Human Brain Project launches ‘Google Earth’ of the brain

Scientists have developed an atlas of the brain which has the potential to improve research, treatment and surgery for conditions including epilepsy and cancer.

As part of the new EBRAINS digital infrastructure of the European Human Brain Project, a team of scientists has developed a microstructure atlas of the brain. The atlas is said to serve as an interface between neuroscience, computing and technology, linking different information about the brain in a spatially precise way.

The European Commission recently approved 150 million Euros for The Human Brain Project until the end of 2023, when the 10-year project is due to end.

The atlas, known as the Jülich-Brain, features close to 250 structurally distinct areas, each based on the analysis of 10 brains. More than 24,000 brain sections were digitised, assembled in 3D and mapped by experts.

Under the microscope, it can be seen that the human brain is not uniformly structured, but divided into clearly distinguishable areas. These differ both in function and in the distribution and density of nerve cells.

Researchers, led by Katrin Amunts, have presented a comprehensive digital map of the brain’s cellular architecture, which is available worldwide via the EBRAINS research infrastructure.

Katrin Amunts, director at the Jülich Research Centre in Germany and Professor at Dusseldorf University, says: “The digital brain atlas will help to interpret the results of neuroimaging studies more accurately. It is becoming the basis for a kind of ‘Google Earth’ of the brain – because the cellular level is the best interface for linking data about very different facets of the brain.

“The idea is that scientists can use the EBRAINS infrastructure in such a way that they can create workflows, ask very complex questions and run different experiments and analyses.

“Together with many partners in this project, we are building EBRAINS as a novel high-tech research infrastructure for the neurosciences,” says Amunts.

The EBRAINS infrastructure has been designed to address both neuroscience and medical questions, with a number of applications for the treatment of neurological conditions.

Amunts says: “it is very clear that that when you want to address medical questions, it’s important to have a basic understanding of how the brain works. We are doing both neuroscience and medical research, but for certain aspects we are moving beyond the basic neuroscience questions.

“We envisage that this atlas will help in a variety of ways. For example, in neurosurgery it will help to prepare better models of the brain of patients undergoing epilepsy surgery or undergoing tumour resection.

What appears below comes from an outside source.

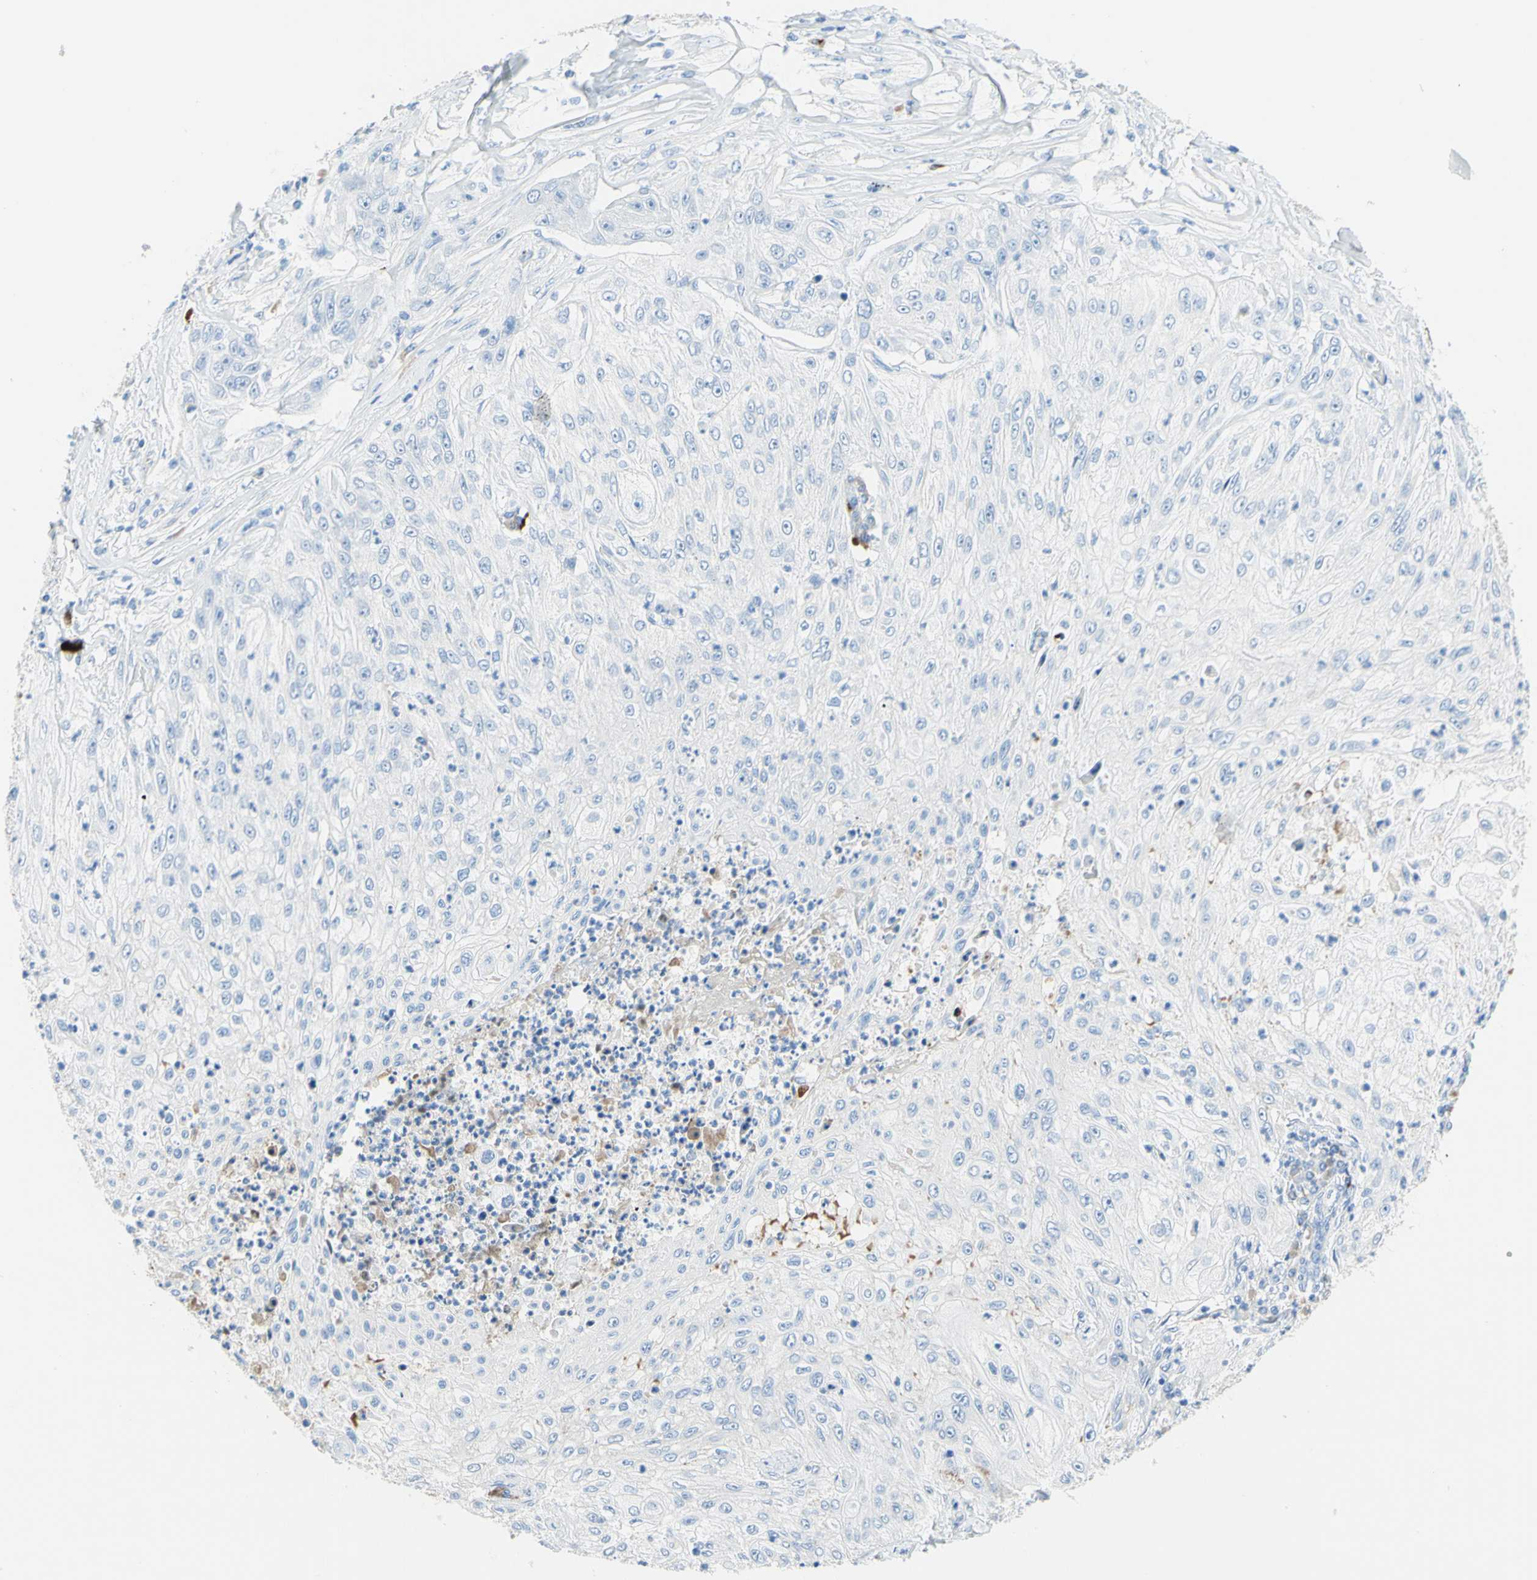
{"staining": {"intensity": "negative", "quantity": "none", "location": "none"}, "tissue": "lung cancer", "cell_type": "Tumor cells", "image_type": "cancer", "snomed": [{"axis": "morphology", "description": "Inflammation, NOS"}, {"axis": "morphology", "description": "Squamous cell carcinoma, NOS"}, {"axis": "topography", "description": "Lymph node"}, {"axis": "topography", "description": "Soft tissue"}, {"axis": "topography", "description": "Lung"}], "caption": "This photomicrograph is of squamous cell carcinoma (lung) stained with immunohistochemistry (IHC) to label a protein in brown with the nuclei are counter-stained blue. There is no staining in tumor cells.", "gene": "IL6ST", "patient": {"sex": "male", "age": 66}}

“Neurosurgeons need as many constraints and information about the brain as possible before they decide which piece of the tissue to remove and which is better not to touch. A microstructure atlas can help a lot with these kinds of decisions.”

The EBRAINS team has struck up collaborations with a number of researchers across Europe, including a clinical trial in Marseille for patients undergoing epilepsy surgery. The trial aims to develop better models of the brains of patients in order to better predict which parts of the tissue should or should not be removed. Results will be compared to see if there are any benefits for the patient using the EBRAINS model over a classic approach to neurosurgery.

Another application for the EBRAINS atlas is for patients undergoing deep brain stimulation, a method used for patients with Parkinson’s disease, which involves the placement of electrodes in the depths of the brain.

Amunts says: “We observe that some patients benefit significantly from deep brain stimulation surgery. Others benefit but have some side effects, then there are also patients who do not benefit.

“The question is, why this is the case? There are many factors influencing the result of surgery, but one is the localisation of the electrodes.

“This goes back to the underlying microstructure of the brain and here, again, we hope that this Atlas brings in more precise information from which surgeons and patients can then benefit.”

The EBRAINS project is encouraging clinicians and neuroscientists to share and exchange their own data via the platform to help medical scientists facilitate their research.

In the current landscape, these datasets have different formats and can be very fragmented, making it difficult to share and merge data to increase sample sizes. EBRAINS says it has the tools to solve these problems, helping to link data on gene expression, connectivity and functional activity to better understand brain functions and the mechanisms of diseases.

Amunts says: “Often we have colleagues who collect extremely valuable data, but it isn’t very well documented for other people to use.

“EBRAINS provides a platform and infrastructure where such data can be documented and curated so that they can be exchanged with other clinical and neuroscience colleagues.”

This has the potential to be a useful tool for studying rare diseases. A large number of subjects are needed for studying a medical condition, so for most hospitals, it is impossible to obtain the necessary information from such a small sample size.

Amunts says: “if you think about rare diseases, a hospital may see five patients per year. So here, the software allows us to collect information from patients with such diseases and run analyses using AI or other tools and combine the data from various sources.

“The idea is to bring together this body of data from these patients and make it available to other researchers and clinicians.”

Amunts says her team created EBRAINS to be more than a research project, with a long-term vision of making the platform available to scientists beyond the finalisation of the Human Brain Project in three years’ time.

“It is exciting to see how far the combination of brain research and digital technologies has progressed,” says Amunts. “Many of these developments converge in the Jülich -Brain Atlas and on EBRAINS. They help us – and more and more researchers worldwide – to better understand the complex organization of the brain and to jointly uncover how things are connected.”